*Your assignment*. Could you set down every entry below exactly as it is?

• • •

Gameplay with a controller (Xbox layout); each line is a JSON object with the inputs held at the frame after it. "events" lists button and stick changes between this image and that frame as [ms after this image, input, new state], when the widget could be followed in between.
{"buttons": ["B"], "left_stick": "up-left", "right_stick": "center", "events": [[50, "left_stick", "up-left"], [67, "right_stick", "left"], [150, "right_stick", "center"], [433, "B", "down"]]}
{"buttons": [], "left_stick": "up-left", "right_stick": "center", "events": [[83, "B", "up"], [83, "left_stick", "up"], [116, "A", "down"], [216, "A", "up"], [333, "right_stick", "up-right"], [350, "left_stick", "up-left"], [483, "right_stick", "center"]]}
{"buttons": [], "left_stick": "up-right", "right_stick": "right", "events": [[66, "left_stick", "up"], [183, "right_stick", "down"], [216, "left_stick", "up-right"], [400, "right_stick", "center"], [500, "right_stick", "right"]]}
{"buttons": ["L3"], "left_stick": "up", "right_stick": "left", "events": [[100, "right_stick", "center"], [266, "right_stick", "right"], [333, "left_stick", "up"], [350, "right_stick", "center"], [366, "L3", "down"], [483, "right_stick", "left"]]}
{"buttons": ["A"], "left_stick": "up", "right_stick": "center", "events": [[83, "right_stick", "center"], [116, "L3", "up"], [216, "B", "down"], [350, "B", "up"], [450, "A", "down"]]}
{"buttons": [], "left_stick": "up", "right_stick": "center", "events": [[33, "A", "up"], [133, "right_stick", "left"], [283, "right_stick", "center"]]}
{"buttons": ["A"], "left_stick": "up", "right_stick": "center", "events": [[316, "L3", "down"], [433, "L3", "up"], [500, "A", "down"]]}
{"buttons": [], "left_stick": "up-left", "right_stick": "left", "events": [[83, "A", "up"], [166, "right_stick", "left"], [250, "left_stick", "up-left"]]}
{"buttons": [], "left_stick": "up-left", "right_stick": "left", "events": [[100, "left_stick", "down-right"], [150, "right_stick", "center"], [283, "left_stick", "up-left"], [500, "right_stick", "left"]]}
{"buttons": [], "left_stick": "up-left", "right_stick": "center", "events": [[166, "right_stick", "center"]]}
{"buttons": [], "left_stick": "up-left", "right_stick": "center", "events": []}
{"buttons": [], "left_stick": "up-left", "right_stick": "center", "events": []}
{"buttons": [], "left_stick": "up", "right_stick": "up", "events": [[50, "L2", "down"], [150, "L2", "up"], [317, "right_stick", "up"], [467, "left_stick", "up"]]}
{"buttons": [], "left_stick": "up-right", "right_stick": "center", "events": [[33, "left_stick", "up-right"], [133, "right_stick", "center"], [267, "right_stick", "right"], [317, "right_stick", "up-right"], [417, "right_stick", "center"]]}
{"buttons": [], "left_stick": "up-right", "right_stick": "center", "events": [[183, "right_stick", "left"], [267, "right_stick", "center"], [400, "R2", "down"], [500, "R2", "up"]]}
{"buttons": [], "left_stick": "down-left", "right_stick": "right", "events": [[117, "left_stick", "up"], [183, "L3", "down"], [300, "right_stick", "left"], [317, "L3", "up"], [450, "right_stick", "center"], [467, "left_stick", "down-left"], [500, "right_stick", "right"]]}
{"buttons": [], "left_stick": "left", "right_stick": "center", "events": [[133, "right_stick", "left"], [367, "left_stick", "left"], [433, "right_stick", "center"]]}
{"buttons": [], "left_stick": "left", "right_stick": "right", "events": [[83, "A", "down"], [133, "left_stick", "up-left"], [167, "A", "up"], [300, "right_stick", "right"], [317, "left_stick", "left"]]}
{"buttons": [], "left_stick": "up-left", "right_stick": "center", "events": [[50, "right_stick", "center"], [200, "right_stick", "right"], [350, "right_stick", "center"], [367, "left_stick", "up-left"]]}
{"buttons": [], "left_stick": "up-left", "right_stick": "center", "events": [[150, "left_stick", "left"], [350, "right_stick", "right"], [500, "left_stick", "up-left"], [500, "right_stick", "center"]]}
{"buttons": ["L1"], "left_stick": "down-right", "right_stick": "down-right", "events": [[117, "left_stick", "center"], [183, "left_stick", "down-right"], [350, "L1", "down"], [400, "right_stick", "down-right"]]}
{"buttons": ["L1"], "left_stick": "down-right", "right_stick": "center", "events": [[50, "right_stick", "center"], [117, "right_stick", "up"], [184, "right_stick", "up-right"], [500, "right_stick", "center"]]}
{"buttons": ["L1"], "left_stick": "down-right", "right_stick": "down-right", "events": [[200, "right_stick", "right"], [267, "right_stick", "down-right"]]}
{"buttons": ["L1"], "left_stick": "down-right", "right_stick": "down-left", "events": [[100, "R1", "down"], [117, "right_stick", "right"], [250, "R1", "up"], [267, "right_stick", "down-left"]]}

• • •

*Task result*.
Gameplay with a controller (Xbox layout); each line is a JSON object with the inputs held at the frame after it. "events" lists button and stick changes between this image and that frame as [ms after this image, input, new state], when the widget could be followed in between.
{"buttons": ["B"], "left_stick": "up-left", "right_stick": "center", "events": [[50, "left_stick", "up-left"], [67, "right_stick", "left"], [150, "right_stick", "center"], [433, "B", "down"]]}
{"buttons": [], "left_stick": "up-left", "right_stick": "center", "events": [[83, "B", "up"], [83, "left_stick", "up"], [116, "A", "down"], [216, "A", "up"], [333, "right_stick", "up-right"], [350, "left_stick", "up-left"], [483, "right_stick", "center"]]}
{"buttons": [], "left_stick": "up-right", "right_stick": "right", "events": [[66, "left_stick", "up"], [183, "right_stick", "down"], [216, "left_stick", "up-right"], [400, "right_stick", "center"], [500, "right_stick", "right"]]}
{"buttons": ["L3"], "left_stick": "up", "right_stick": "left", "events": [[100, "right_stick", "center"], [266, "right_stick", "right"], [333, "left_stick", "up"], [350, "right_stick", "center"], [366, "L3", "down"], [483, "right_stick", "left"]]}
{"buttons": ["A"], "left_stick": "up", "right_stick": "center", "events": [[83, "right_stick", "center"], [116, "L3", "up"], [216, "B", "down"], [350, "B", "up"], [450, "A", "down"]]}
{"buttons": [], "left_stick": "up", "right_stick": "center", "events": [[33, "A", "up"], [133, "right_stick", "left"], [283, "right_stick", "center"]]}
{"buttons": ["A"], "left_stick": "up", "right_stick": "center", "events": [[316, "L3", "down"], [433, "L3", "up"], [500, "A", "down"]]}
{"buttons": [], "left_stick": "up-left", "right_stick": "left", "events": [[83, "A", "up"], [166, "right_stick", "left"], [250, "left_stick", "up-left"]]}
{"buttons": [], "left_stick": "up-left", "right_stick": "left", "events": [[100, "left_stick", "down-right"], [150, "right_stick", "center"], [283, "left_stick", "up-left"], [500, "right_stick", "left"]]}
{"buttons": [], "left_stick": "up-left", "right_stick": "center", "events": [[166, "right_stick", "center"]]}
{"buttons": [], "left_stick": "up-left", "right_stick": "center", "events": []}
{"buttons": [], "left_stick": "up-left", "right_stick": "center", "events": []}
{"buttons": [], "left_stick": "up", "right_stick": "up", "events": [[50, "L2", "down"], [150, "L2", "up"], [317, "right_stick", "up"], [467, "left_stick", "up"]]}
{"buttons": [], "left_stick": "up-right", "right_stick": "center", "events": [[33, "left_stick", "up-right"], [133, "right_stick", "center"], [267, "right_stick", "right"], [317, "right_stick", "up-right"], [417, "right_stick", "center"]]}
{"buttons": [], "left_stick": "up-right", "right_stick": "center", "events": [[183, "right_stick", "left"], [267, "right_stick", "center"], [400, "R2", "down"], [500, "R2", "up"]]}
{"buttons": [], "left_stick": "down-left", "right_stick": "right", "events": [[117, "left_stick", "up"], [183, "L3", "down"], [300, "right_stick", "left"], [317, "L3", "up"], [450, "right_stick", "center"], [467, "left_stick", "down-left"], [500, "right_stick", "right"]]}
{"buttons": [], "left_stick": "left", "right_stick": "center", "events": [[133, "right_stick", "left"], [367, "left_stick", "left"], [433, "right_stick", "center"]]}
{"buttons": [], "left_stick": "left", "right_stick": "right", "events": [[83, "A", "down"], [133, "left_stick", "up-left"], [167, "A", "up"], [300, "right_stick", "right"], [317, "left_stick", "left"]]}
{"buttons": [], "left_stick": "up-left", "right_stick": "center", "events": [[50, "right_stick", "center"], [200, "right_stick", "right"], [350, "right_stick", "center"], [367, "left_stick", "up-left"]]}
{"buttons": [], "left_stick": "up-left", "right_stick": "center", "events": [[150, "left_stick", "left"], [350, "right_stick", "right"], [500, "left_stick", "up-left"], [500, "right_stick", "center"]]}
{"buttons": ["L1"], "left_stick": "down-right", "right_stick": "down-right", "events": [[117, "left_stick", "center"], [183, "left_stick", "down-right"], [350, "L1", "down"], [400, "right_stick", "down-right"]]}
{"buttons": ["L1"], "left_stick": "down-right", "right_stick": "center", "events": [[50, "right_stick", "center"], [117, "right_stick", "up"], [184, "right_stick", "up-right"], [500, "right_stick", "center"]]}
{"buttons": ["L1"], "left_stick": "down-right", "right_stick": "down-right", "events": [[200, "right_stick", "right"], [267, "right_stick", "down-right"]]}
{"buttons": ["L1"], "left_stick": "down-right", "right_stick": "down-left", "events": [[100, "R1", "down"], [117, "right_stick", "right"], [250, "R1", "up"], [267, "right_stick", "down-left"]]}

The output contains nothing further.